CHICKEN & PINEAPPLE FRIED RICE
MAKES 6 SERVINGS HANDS-ON TIME 20 MINUTES TOTAL TIME 35 MINUTES
1 tbsp vegetable oil, divided 450 g boneless skinless chicken thighs, cut in bite-size pieces 3 green onions, white and green parts separated, sliced
2 cloves garlic, minced
1 tbsp grated fresh ginger
1 1/2 cups cubed fresh pineapple
1 sweet red pepper, diced
1 carrot, diced
5 cups cooked jasmine rice, cold
2 tbsp sodium-reduced soy sauce
1 tbsp oyster sauce
2 eggs, lightly beaten
1 tsp sesame oil
1/2 tsp sriracha (optional)
1/3 cup coarsely chopped cashews
2 tbsp chopped fresh cilantro (optional)
In wok or large saucepan, heat half of the vegetable oil over medium-high heat; cook chicken, stirring, until golden on all sides, about 5 minutes. Transfer chicken to warm plate; set aside.
In same pan, heat remaining oil over medium-high heat; cook white parts of green onions, garlic and ginger, stirring, for 1 minute. Add pineapple, red pepper and carrot; cook, stirring, until vegetables are tender-crisp, about 4 minutes.

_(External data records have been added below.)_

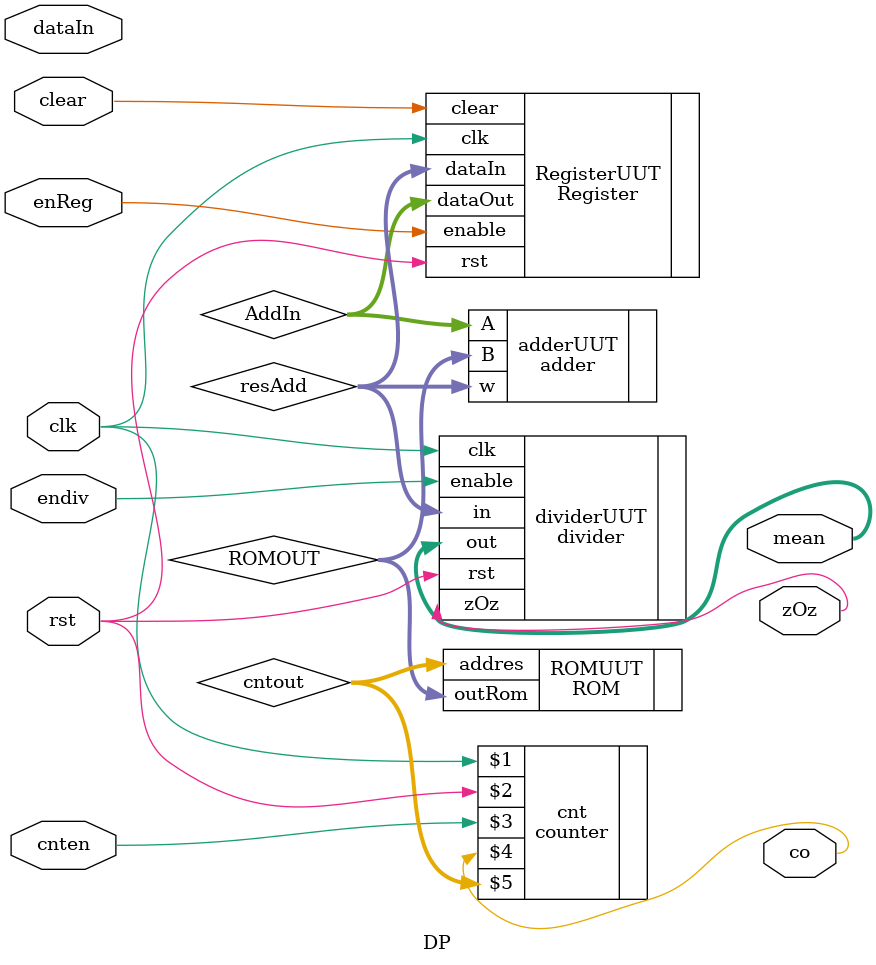
<source format=v>
module DP ( input clk , rst , enReg , cnten, clear, endiv ,input[7:0] dataIn ,output co, output [7:0] mean, output zOz);
    wire [7:0] resAdd , AddIn;
    wire [7:0] ROMOUT, cntout;

    Register RegisterUUT ( .clk(clk)  , .rst(rst), .enable(enReg) ,.clear(clear), .dataIn(resAdd) , .dataOut(AddIn) );
    ROM ROMUUT ( .addres(cntout) , .outRom(ROMOUT) );
    adder adderUUT(.A(AddIn), .B(ROMOUT), .w(resAdd));
    divider dividerUUT(.clk(clk) , .rst(rst) , .enable(endiv) , .in(resAdd) , .out(mean), .zOz(zOz));
    counter cnt(clk, rst, cnten, co, cntout);
endmodule
</source>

Add rice, reserved chicken, soy and oyster sauces to pan; cook, stirring, for about 3 minutes or until chicken is no longer pink inside and juices run clear when pierced with fork.
Push fried rice to edge of pan. Make well in centre; cook eggs, stirring, until creamy, about 2 minutes. Mix eggs with rice. Remove wok from heat; mix in sesame oil, and sriracha (if using). Sprinkle with remaining green onions, cashews and cilantro
(if using).
PER SERVING about 445 cal, 24 g pro, 14 g total fat (3 g sat. fat), 56 g carb (2 g dietary fibre, 6 g sugar), 145 mg chol, 375 mg sodium, 2.2 mg iron.